#### [Directions]
Report each line in the records below that contains the string "پنجره", copying every such line in full.

[Data excerpts]
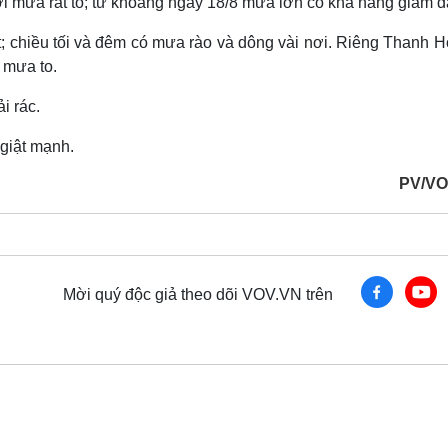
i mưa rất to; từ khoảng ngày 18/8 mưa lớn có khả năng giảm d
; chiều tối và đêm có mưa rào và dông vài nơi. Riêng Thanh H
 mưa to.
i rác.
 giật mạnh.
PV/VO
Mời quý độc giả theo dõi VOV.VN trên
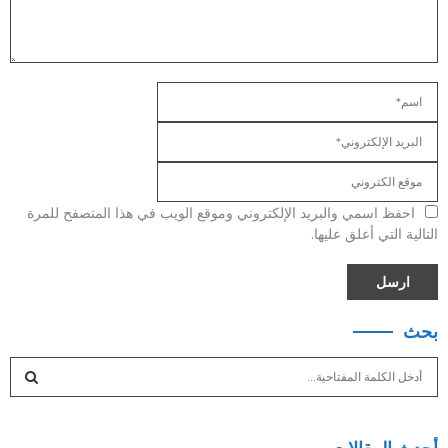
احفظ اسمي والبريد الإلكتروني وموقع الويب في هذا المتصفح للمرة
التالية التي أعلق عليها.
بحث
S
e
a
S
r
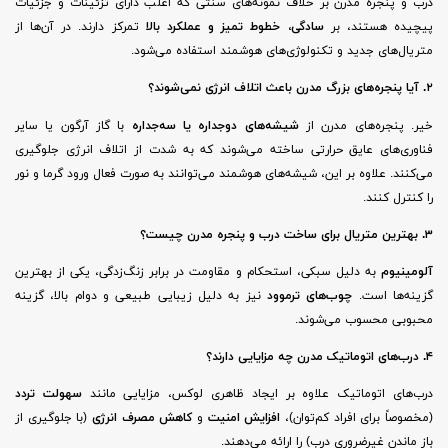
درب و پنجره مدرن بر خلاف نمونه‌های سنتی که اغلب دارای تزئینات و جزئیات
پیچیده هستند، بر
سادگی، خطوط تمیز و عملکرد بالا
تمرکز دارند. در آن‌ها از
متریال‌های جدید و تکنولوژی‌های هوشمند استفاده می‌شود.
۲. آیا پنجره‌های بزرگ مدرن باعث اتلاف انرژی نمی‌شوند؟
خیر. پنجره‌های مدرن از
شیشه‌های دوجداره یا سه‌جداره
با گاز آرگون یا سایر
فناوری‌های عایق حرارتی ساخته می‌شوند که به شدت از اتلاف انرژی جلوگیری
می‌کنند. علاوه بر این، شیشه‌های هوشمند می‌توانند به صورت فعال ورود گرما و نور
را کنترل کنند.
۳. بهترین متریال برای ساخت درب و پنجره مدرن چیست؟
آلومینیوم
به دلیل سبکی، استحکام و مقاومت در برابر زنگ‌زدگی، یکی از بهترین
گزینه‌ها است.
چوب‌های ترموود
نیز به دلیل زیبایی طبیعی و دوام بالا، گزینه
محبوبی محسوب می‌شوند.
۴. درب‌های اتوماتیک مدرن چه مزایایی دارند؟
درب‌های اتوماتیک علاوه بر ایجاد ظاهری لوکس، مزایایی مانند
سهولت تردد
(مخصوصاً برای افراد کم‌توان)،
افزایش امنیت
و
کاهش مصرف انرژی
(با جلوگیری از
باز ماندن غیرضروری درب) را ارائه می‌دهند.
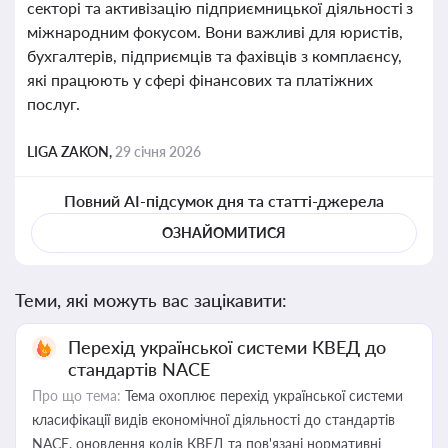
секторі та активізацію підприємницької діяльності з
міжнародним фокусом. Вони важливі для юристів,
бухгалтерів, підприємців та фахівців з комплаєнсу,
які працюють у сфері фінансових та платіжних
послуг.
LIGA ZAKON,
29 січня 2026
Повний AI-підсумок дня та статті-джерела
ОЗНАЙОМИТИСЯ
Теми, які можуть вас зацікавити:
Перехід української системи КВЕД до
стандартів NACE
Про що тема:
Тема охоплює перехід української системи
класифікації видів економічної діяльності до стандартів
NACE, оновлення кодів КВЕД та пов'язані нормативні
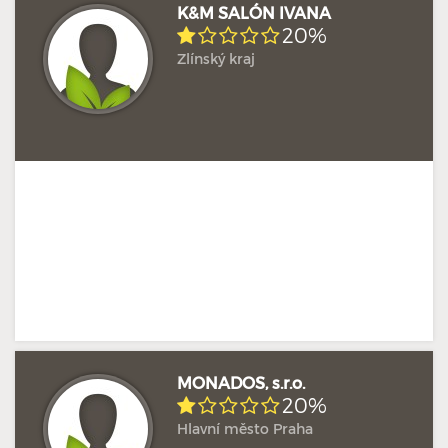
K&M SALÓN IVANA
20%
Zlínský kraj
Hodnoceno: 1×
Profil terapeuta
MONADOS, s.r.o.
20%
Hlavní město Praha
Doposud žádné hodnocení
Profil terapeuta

#### [Response]
درب و پنجره مدرن بر خلاف نمونه‌های سنتی که اغلب دارای تزئینات و جزئیات
۲. آیا پنجره‌های بزرگ مدرن باعث اتلاف انرژی نمی‌شوند؟
خیر. پنجره‌های مدرن از
۳. بهترین متریال برای ساخت درب و پنجره مدرن چیست؟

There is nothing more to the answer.